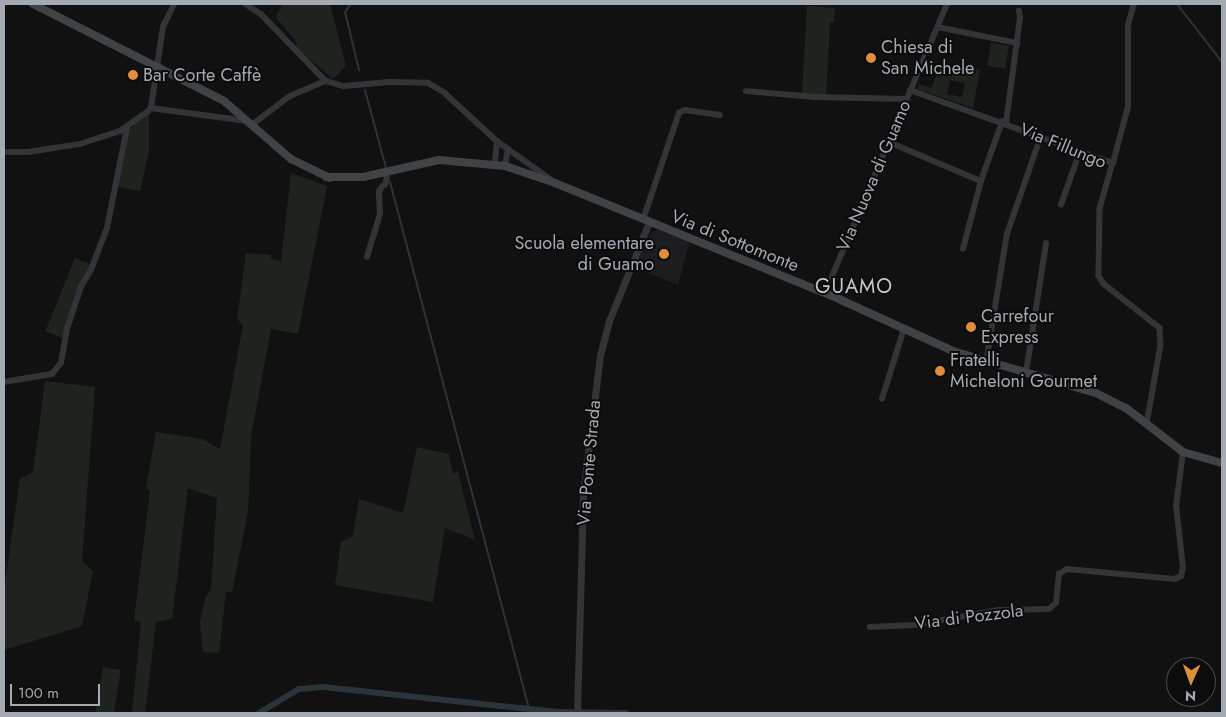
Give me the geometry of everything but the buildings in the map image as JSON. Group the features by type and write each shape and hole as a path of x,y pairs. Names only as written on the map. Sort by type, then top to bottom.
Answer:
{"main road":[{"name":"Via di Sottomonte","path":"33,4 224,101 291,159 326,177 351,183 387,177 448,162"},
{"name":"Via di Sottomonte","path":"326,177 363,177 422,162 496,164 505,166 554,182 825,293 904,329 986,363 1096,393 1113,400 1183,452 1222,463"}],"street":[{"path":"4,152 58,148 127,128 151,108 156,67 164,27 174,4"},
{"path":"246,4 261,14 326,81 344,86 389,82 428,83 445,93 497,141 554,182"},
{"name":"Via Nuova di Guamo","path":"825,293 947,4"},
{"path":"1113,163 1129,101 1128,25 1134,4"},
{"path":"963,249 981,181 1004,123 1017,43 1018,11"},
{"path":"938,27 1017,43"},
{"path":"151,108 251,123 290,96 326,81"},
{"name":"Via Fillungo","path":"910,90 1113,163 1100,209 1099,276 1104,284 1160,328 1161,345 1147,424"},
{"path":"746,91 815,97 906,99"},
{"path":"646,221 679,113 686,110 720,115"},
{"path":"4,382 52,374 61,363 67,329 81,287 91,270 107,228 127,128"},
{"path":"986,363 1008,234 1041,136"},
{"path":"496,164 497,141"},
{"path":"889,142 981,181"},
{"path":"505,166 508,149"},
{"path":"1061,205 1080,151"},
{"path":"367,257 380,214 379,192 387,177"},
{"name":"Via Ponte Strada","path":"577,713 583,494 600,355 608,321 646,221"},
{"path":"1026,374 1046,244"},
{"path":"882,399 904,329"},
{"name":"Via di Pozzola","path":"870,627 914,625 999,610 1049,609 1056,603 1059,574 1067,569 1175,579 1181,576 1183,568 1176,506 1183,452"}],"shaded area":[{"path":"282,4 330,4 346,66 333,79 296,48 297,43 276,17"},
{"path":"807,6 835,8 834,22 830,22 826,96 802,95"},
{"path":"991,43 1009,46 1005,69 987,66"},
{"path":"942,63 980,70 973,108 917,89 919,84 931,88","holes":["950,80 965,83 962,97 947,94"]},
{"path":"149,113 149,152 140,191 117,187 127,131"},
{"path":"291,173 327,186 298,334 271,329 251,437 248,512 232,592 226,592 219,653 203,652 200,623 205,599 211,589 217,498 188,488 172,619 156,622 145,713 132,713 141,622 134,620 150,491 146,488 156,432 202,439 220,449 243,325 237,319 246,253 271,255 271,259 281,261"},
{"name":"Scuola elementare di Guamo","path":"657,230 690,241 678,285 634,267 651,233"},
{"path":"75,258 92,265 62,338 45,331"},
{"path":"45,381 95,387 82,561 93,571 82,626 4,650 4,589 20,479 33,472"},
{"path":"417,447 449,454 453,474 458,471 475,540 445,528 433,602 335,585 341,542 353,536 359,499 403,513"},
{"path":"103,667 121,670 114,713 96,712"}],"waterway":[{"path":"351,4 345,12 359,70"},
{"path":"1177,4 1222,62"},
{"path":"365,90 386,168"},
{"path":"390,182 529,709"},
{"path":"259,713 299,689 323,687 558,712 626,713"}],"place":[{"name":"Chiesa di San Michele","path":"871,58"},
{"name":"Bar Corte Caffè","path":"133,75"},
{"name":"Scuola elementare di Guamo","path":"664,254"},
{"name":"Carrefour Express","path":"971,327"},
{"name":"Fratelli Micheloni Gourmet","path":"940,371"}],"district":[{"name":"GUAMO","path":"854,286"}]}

• **WHAT TO PRODUCE**
Restate the listing above word for word, and skip the pictures.

• **WRITTEN SOLUTION**
Give me the geometry of everything but the buildings in the map image as JSON. Group the features by type and write each shape and hole as a path of x,y pairs. Names only as written on the map. Sort by type, then top to bottom.
Answer:
{"main road":[{"name":"Via di Sottomonte","path":"33,4 224,101 291,159 326,177 351,183 387,177 448,162"},
{"name":"Via di Sottomonte","path":"326,177 363,177 422,162 496,164 505,166 554,182 825,293 904,329 986,363 1096,393 1113,400 1183,452 1222,463"}],"street":[{"path":"4,152 58,148 127,128 151,108 156,67 164,27 174,4"},
{"path":"246,4 261,14 326,81 344,86 389,82 428,83 445,93 497,141 554,182"},
{"name":"Via Nuova di Guamo","path":"825,293 947,4"},
{"path":"1113,163 1129,101 1128,25 1134,4"},
{"path":"963,249 981,181 1004,123 1017,43 1018,11"},
{"path":"938,27 1017,43"},
{"path":"151,108 251,123 290,96 326,81"},
{"name":"Via Fillungo","path":"910,90 1113,163 1100,209 1099,276 1104,284 1160,328 1161,345 1147,424"},
{"path":"746,91 815,97 906,99"},
{"path":"646,221 679,113 686,110 720,115"},
{"path":"4,382 52,374 61,363 67,329 81,287 91,270 107,228 127,128"},
{"path":"986,363 1008,234 1041,136"},
{"path":"496,164 497,141"},
{"path":"889,142 981,181"},
{"path":"505,166 508,149"},
{"path":"1061,205 1080,151"},
{"path":"367,257 380,214 379,192 387,177"},
{"name":"Via Ponte Strada","path":"577,713 583,494 600,355 608,321 646,221"},
{"path":"1026,374 1046,244"},
{"path":"882,399 904,329"},
{"name":"Via di Pozzola","path":"870,627 914,625 999,610 1049,609 1056,603 1059,574 1067,569 1175,579 1181,576 1183,568 1176,506 1183,452"}],"shaded area":[{"path":"282,4 330,4 346,66 333,79 296,48 297,43 276,17"},
{"path":"807,6 835,8 834,22 830,22 826,96 802,95"},
{"path":"991,43 1009,46 1005,69 987,66"},
{"path":"942,63 980,70 973,108 917,89 919,84 931,88","holes":["950,80 965,83 962,97 947,94"]},
{"path":"149,113 149,152 140,191 117,187 127,131"},
{"path":"291,173 327,186 298,334 271,329 251,437 248,512 232,592 226,592 219,653 203,652 200,623 205,599 211,589 217,498 188,488 172,619 156,622 145,713 132,713 141,622 134,620 150,491 146,488 156,432 202,439 220,449 243,325 237,319 246,253 271,255 271,259 281,261"},
{"name":"Scuola elementare di Guamo","path":"657,230 690,241 678,285 634,267 651,233"},
{"path":"75,258 92,265 62,338 45,331"},
{"path":"45,381 95,387 82,561 93,571 82,626 4,650 4,589 20,479 33,472"},
{"path":"417,447 449,454 453,474 458,471 475,540 445,528 433,602 335,585 341,542 353,536 359,499 403,513"},
{"path":"103,667 121,670 114,713 96,712"}],"waterway":[{"path":"351,4 345,12 359,70"},
{"path":"1177,4 1222,62"},
{"path":"365,90 386,168"},
{"path":"390,182 529,709"},
{"path":"259,713 299,689 323,687 558,712 626,713"}],"place":[{"name":"Chiesa di San Michele","path":"871,58"},
{"name":"Bar Corte Caffè","path":"133,75"},
{"name":"Scuola elementare di Guamo","path":"664,254"},
{"name":"Carrefour Express","path":"971,327"},
{"name":"Fratelli Micheloni Gourmet","path":"940,371"}],"district":[{"name":"GUAMO","path":"854,286"}]}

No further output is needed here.